When she’d woken that morning after another night full of dreams involving the box and more that involved Arran making love to her, she found just how bad the damage was to her car. How it had been drivable, she didn’t know. She’d had Andy call someone to tow it away to get it fixed.
She’d woken at five, and had been going ever since. Several times, Arran asked to speak to her alone, but there was always something that came up that needed her urgent attention.
She didn’t want to keep putting him off, but she couldn’t help it. Whatever he wanted, she would make sure to have some time alone to hear what he had to say. As long as it wasn’t him telling her he was leaving.
The thought made her stomach sour. Ronnie looked back at the ground. She needed to concentrate on her work, not the all-too-hunky guy who happened to save her life and bring forth desire she thought to never have.
She smiled. Well, saying he saved her life was a bit dramatic, but that’s what it felt like. He’d been calm and collected while he saw to everything. Ronnie hadn’t been able to think past the part that she’d been in a wreck.
Arran had not only seen to her but the other driver as well. He’d then gotten her back to the site and to her tent.
Ronnie couldn’t remember the last time she’d had someone help her in such a way. She was used to doing everything on her own. It had become a habit, since she was raised in a foster home with five other kids.
Not that her foster parents had been bad people. They had been normal, and treated her kindly. But they both worked and had other kids to take care of.
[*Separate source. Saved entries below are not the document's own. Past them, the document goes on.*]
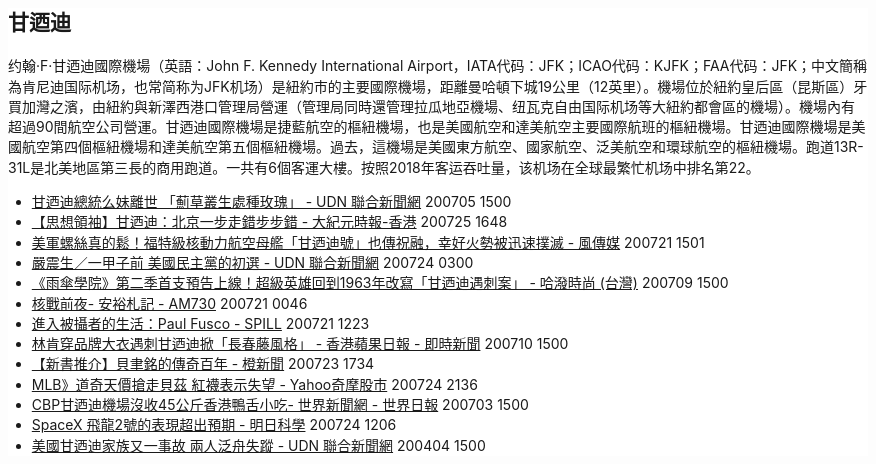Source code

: ## 甘迺迪

约翰·F·甘迺迪國際機場（英語：John F. Kennedy International Airport，IATA代码：JFK；ICAO代码：KJFK；FAA代码：JFK；中文簡稱為肯尼迪国际机场，也常简称为JFK机场）是紐約市的主要國際機場，距離曼哈頓下城19公里（12英里）。機場位於紐約皇后區（昆斯區）牙買加灣之濱，由紐約與新澤西港口管理局營運（管理局同時還管理拉瓜地亞機場、纽瓦克自由国际机场等大紐約都會區的機場）。機場內有超過90間航空公司營運。甘迺迪國際機場是捷藍航空的樞紐機場，也是美國航空和達美航空主要國際航班的樞紐機場。甘迺迪國際機場是美國航空第四個樞紐機場和達美航空第五個樞紐機場。過去，這機場是美國東方航空、國家航空、泛美航空和環球航空的樞紐機場。跑道13R-31L是北美地區第三長的商用跑道。一共有6個客運大樓。按照2018年客运吞吐量，该机场在全球最繁忙机场中排名第22。
- [甘迺迪總統么妹離世 「薊草叢生處種玫瑰」 - UDN 聯合新聞網](https://udn.com/news/story/6813/4679893 "甘迺迪總統么妹離世 「薊草叢生處種玫瑰」 - UDN 聯合新聞網") 200705 1500
- [【思想領袖】甘迺迪：北京一步走錯步步錯 - 大紀元時報-香港](http://hk.epochtimes.com/news/2020-07-25/2082463 "【思想領袖】甘迺迪：北京一步走錯步步錯 - 大紀元時報-香港") 200725 1648
- [美軍螺絲真的鬆！福特級核動力航空母艦「甘迺迪號」也傳祝融，幸好火勢被迅速撲滅 - 風傳媒](https://www.storm.mg/article/2871659 "美軍螺絲真的鬆！福特級核動力航空母艦「甘迺迪號」也傳祝融，幸好火勢被迅速撲滅 - 風傳媒") 200721 1501
- [嚴震生／一甲子前 美國民主黨的初選 - UDN 聯合新聞網](https://udn.com/news/story/7340/4726729 "嚴震生／一甲子前 美國民主黨的初選 - UDN 聯合新聞網") 200724 0300
- [《雨傘學院》第二季首支預告上線！超級英雄回到1963年改寫「甘迺迪遇刺案」 - 哈潑時尚 (台灣)](https://www.harpersbazaar.com/tw/culture/drama/g33255369/umbrella-academy-season-2-trailer/ "《雨傘學院》第二季首支預告上線！超級英雄回到1963年改寫「甘迺迪遇刺案」 - 哈潑時尚 (台灣)") 200709 1500
- [核戰前夜- 安裕札記 - AM730](https://www.am730.com.hk/column/%E6%96%B0%E8%81%9E/%E6%A0%B8%E6%88%B0%E5%89%8D%E5%A4%9C-227364 "核戰前夜- 安裕札記 - AM730") 200721 0046
- [進入被攝者的生活：Paul Fusco - SPILL](https://www.spill.hk/photography/photogstory-photographer-paul-fusco/ "進入被攝者的生活：Paul Fusco - SPILL") 200721 1223
- [林肯穿品牌大衣遇刺甘迺迪掀「長春藤風格」 - 香港蘋果日報 - 即時新聞](https://hk.appledaily.com/international/20200710/LTDSTPV765Q5ECCSH5AY5JF2E4/ "林肯穿品牌大衣遇刺甘迺迪掀「長春藤風格」 - 香港蘋果日報 - 即時新聞") 200710 1500
- [【新書推介】貝聿銘的傳奇百年 - 橙新聞](http://www.orangenews.hk/culture/system/2020/07/23/010156092.shtml "【新書推介】貝聿銘的傳奇百年 - 橙新聞") 200723 1734
- [MLB》道奇天價搶走貝茲 紅襪表示失望 - Yahoo奇摩股市](https://tw.stock.yahoo.com/news/mlb-%E9%81%93%E5%A5%87%E5%A4%A9%E5%83%B9%E6%90%B6%E8%B5%B0%E8%B2%9D%E8%8C%B2-%E7%B4%85%E8%A5%AA%E8%A1%A8%E7%A4%BA%E5%A4%B1%E6%9C%9B-043602346.html "MLB》道奇天價搶走貝茲 紅襪表示失望 - Yahoo奇摩股市") 200724 2136
- [CBP甘迺迪機場沒收45公斤香港鴨舌小吃- 世界新聞網 - 世界日報](https://www.worldjournal.com/7026687/article-%E9%9B%B6%E9%A3%9F%E4%B8%8D%E8%83%BD%E9%9A%A8%E4%BE%BF%E8%B2%B7%EF%BC%81-cbp%E7%94%98%E8%BF%BA%E8%BF%AA%E6%A9%9F%E5%A0%B4%E6%B2%92%E6%94%B645%E5%85%AC%E6%96%A4%E9%A6%99%E6%B8%AF%E9%B4%A8%E8%84%96/ "CBP甘迺迪機場沒收45公斤香港鴨舌小吃- 世界新聞網 - 世界日報") 200703 1500
- [SpaceX 飛龍2號的表現超出預期 - 明日科學](https://tomorrowsci.com/science/spacex%E9%A3%9B%E9%BE%8D2%E8%99%9F%E7%9A%84%E8%A1%A8%E7%8F%BE%E8%B6%85%E5%87%BA%E9%A0%90%E6%9C%9F/ "SpaceX 飛龍2號的表現超出預期 - 明日科學") 200724 1206
- [美國甘迺迪家族又一事故 兩人泛舟失蹤 - UDN 聯合新聞網](https://udn.com/news/story/6812/4467398 "美國甘迺迪家族又一事故 兩人泛舟失蹤 - UDN 聯合新聞網") 200404 1500
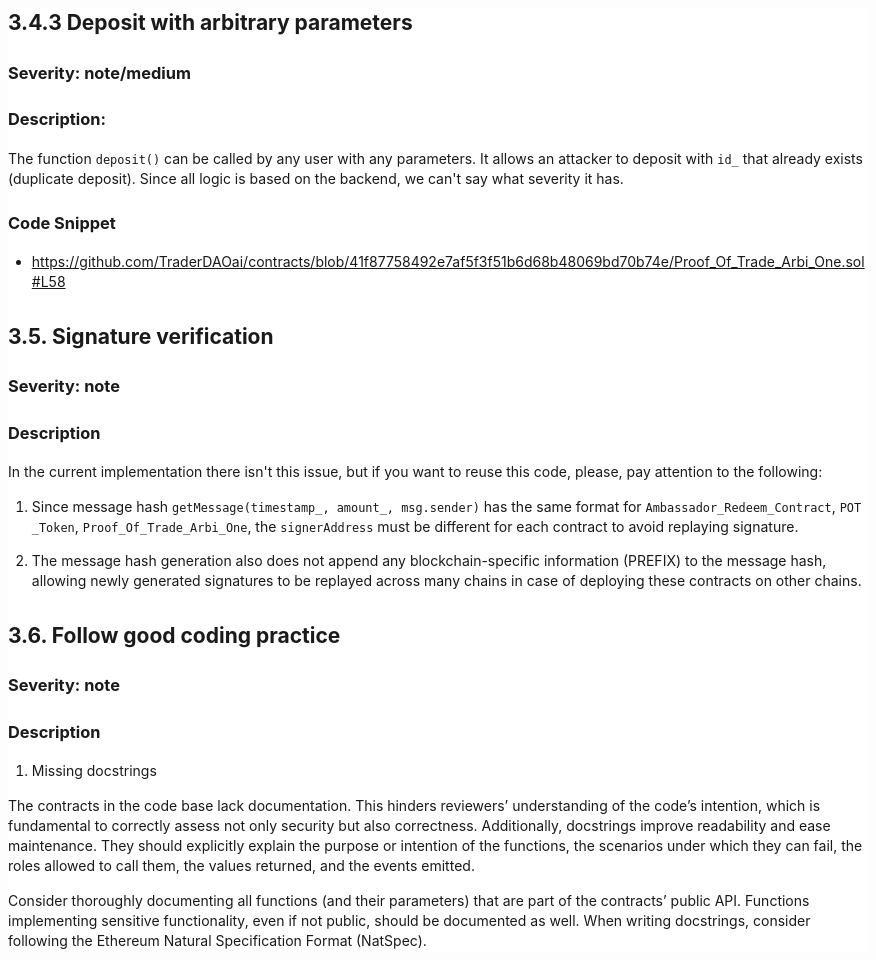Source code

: ## 3.4.3 Deposit with arbitrary parameters

### Severity: note/medium

### Description:

The function `deposit()` can be called by any user with any parameters. It allows an attacker to deposit with `id_` that already exists (duplicate deposit).
Since all logic is based on the backend, we can't say what severity it has.

### Code Snippet

- https://github.com/TraderDAOai/contracts/blob/41f87758492e7af5f3f51b6d68b48069bd70b74e/Proof_Of_Trade_Arbi_One.sol#L58


## 3.5. Signature verification

### Severity: note

### Description

In the current implementation there isn't this issue, but if you want to reuse this code, please, pay attention to the following:

1. Since message hash `getMessage(timestamp_, amount_, msg.sender)` has the same format for `Ambassador_Redeem_Contract`, `POT_Token`, `Proof_Of_Trade_Arbi_One`, the `signerAddress` must be different for each contract to avoid replaying signature.

2. The message hash generation also does not append any blockchain-specific information (PREFIX) to the message hash, allowing newly generated signatures to be replayed across many chains in case of deploying these contracts on other chains.



## 3.6. Follow good coding practice

### Severity: note

### Description

1. Missing docstrings

The contracts in the code base lack documentation. This hinders reviewers’ understanding of the code’s intention, which is fundamental to correctly assess not only security but also correctness. Additionally, docstrings improve readability and ease maintenance. They should explicitly explain the purpose or intention of the functions, the scenarios under which they can fail, the roles allowed to call them, the values returned, and the events emitted.

Consider thoroughly documenting all functions (and their parameters) that are part of the contracts’ public API. Functions implementing sensitive functionality, even if not public, should be documented as well. When writing docstrings, consider following the Ethereum Natural Specification Format (NatSpec).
Ronnie had learned that if she wanted anything done, she was going to have to be the one to do it. To have someone like Arran come to her aid and not expect anything in return was refreshing. It also didn’t help the attraction she felt.
Another glance showed that, as usual, Arran was surrounded. It must be his infectious smile or his easygoing nature. But she’d seen another part of him that he kept carefully guarded when he was around others.